How Is the Government Telling You What Healthcare to Buy and What Doctor to Go See Not a Government Takeover?

Question by : How is the government telling you what healthcare to buy and what doctor to go see not a government takeover?
Why the hell should I have to pay for the stupid bastard who smokes 6 packs a day because he knows I’ll have to pay for his insurance anyways?! I’ll give you 14 reasons to back up my claims.

1. You are young and don’t want health insurance? You are starting up a small business and need to minimize expenses, and one way to do that is to forego health insurance? Tough. You have to pay $ 750 annually for the “privilege.” (Section 1501)

2. You are young and healthy and want to pay for insurance that reflects that status? Tough. You’ll have to pay for premiums that cover not only you, but also the guy who smokes three packs a day, drink a gallon of whiskey and eats chicken fat off the floor. That’s because insurance companies will no longer be able to underwrite on the basis of a person’s health status. (Section 2701).

3. You would like to pay less in premiums by buying insurance with lifetime or annual limits on coverage? Tough. Health insurers will no longer be able to offer such policies, even if that is what customers prefer. (Section 2711).

4. Think you’d like a policy that is cheaper because it doesn’t cover preventive care or requires cost-sharing for such care? Tough. Health insurers will no longer be able to offer policies that do not cover preventive services or offer them with cost-sharing, even if that’s what the customer wants. (Section 2712).

5. You are an employer and you would like to offer coverage that doesn’t allow your employees’ slacker children to stay on the policy until age 26? Tough. (Section 2714).

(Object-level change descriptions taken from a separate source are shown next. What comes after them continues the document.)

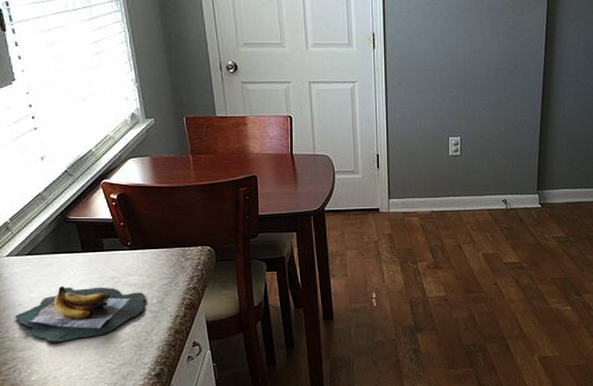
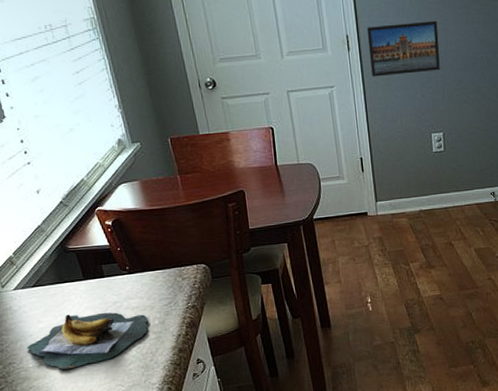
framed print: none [393,27,464,77] -> present [366,20,440,77]

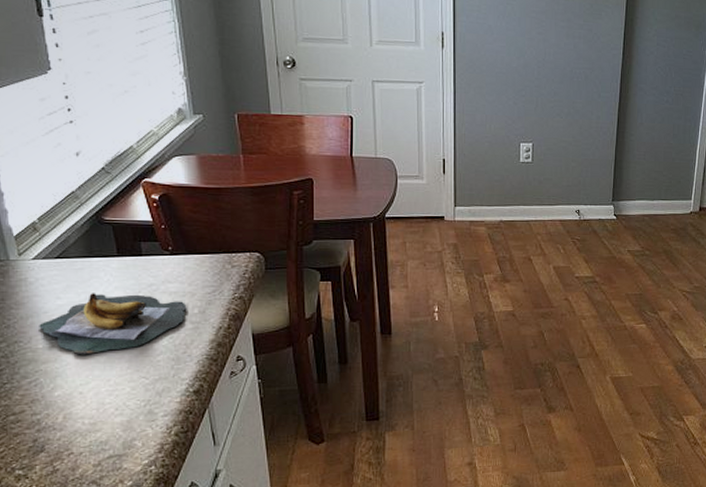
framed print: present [366,20,440,77] -> none [463,27,538,80]

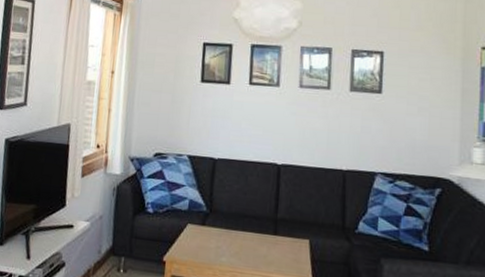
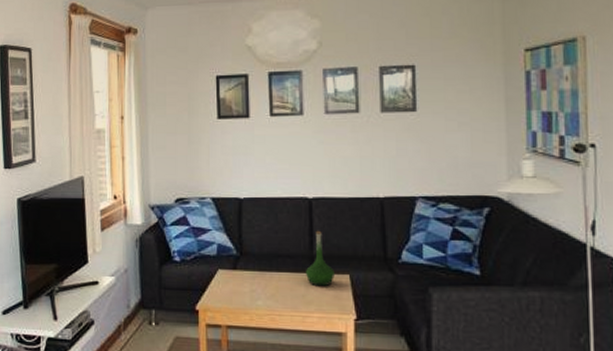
vase: none [269,195,296,250] -> present [306,230,334,287]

6. You must buy a policy that covers ambulatory patient services, emergency services, hospitalization, maternity and newborn care, mental health and substance use disorder services, including behavioral health treatment; prescription drugs; rehabilitative and habilitative services and devices; laboratory services; preventive and wellness services; chronic disease management; and pediatric services, including oral and vision care.
You’re a single guy without children? Tough, your policy must cover pediatric services. You’re a woman who can’t have children? Tough, your policy must cover maternity services. You’re a teetotaler? Tough, your policy must cover substance abuse treatment. (Add your own violation of personal freedom here.) (Section 1302).

7. Do you want a plan with lots of cost-sharing and low premiums? Well, the best you can do is a “Bronze plan,” which has benefits that provide benefits that are actuarially equivalent to 60% of the full actuarial value of the benefits provided under the plan. Anything lower than that, tough. (Section 1302 (d) (1) (A))

8. You are an employer in the small-group insurance market and you’d like to offer policies with deductibles higher than $ 2,000 for individuals and $ 4,000 for families? Tough. (Section 1302 (c) (2) (A).

9. If you are a large employer (defined as at least 50 employees) and you do not want to provide health insurance to your employee, then you will pay a $ 750 fine per employee (It could be $ 2,000 to $ 3,000 under the reconciliation changes). Think you know how to better spend that money? Tough. (Section 1513).

10. You are an employer who offers health flexible spending arrangements and your employees want to deduct more than $ 2,500 from their salaries for it? Sorry, can’t do that. (Section 9005 (i)).

11. If you are a physician and you don’t want the government looking over your shoulder? Tough. The Secretary of Health and Human Services is authorized to use your claims data to issue you reports that measure the resources you use, provide information on the quality of care you provide, and compare the resources you use to those used by other physicians. Of course, this will all be just for informational purposes. It’s not like the government will ever use it to intervene in your practice and patients’ care. Of course not. (Section 3003 (i))

12. If you are a physician and you want to own your own hospital, you must be an owner and have a “Medicare provider agreement” by Feb. 1, 2010. (Dec. 31, 2010 in the reconciliation changes.) If you didn’t have those by then, you are out of luck. (Section 6001 (i) (1) (A))

13. If you are a physician owner and you want to expand your hospital? Well, you can’t (Section 6001 (i) (1) (B). Unless, it is located in a county where, over the last five years, population growth has been 150% of what it has been in the state (Section 6601 (i) (3) ( E)). And then you cannot increase your capacity by more than 200% (Section 6001 (i) (3) (C)).

14. You are a health insurer and you want to raise premiums to meet costs? Well, if that increase is deemed “unreasonable” by the Secretary of Health and Human Services it will be subject to review and can be denied. (Section 1003)

Best answer:

Answer by Giuseppe
Who pays the costs of the uninsured going to a trauma centers for emergencies?

Answer by Reality has a Liberal Bias
All your facts still don’t add up to your “question”?

Before Obamacare, I couldn’t buy affordable care due to pre-existing conditions, and FIFTY MILLION AMERICANS weren’t covered.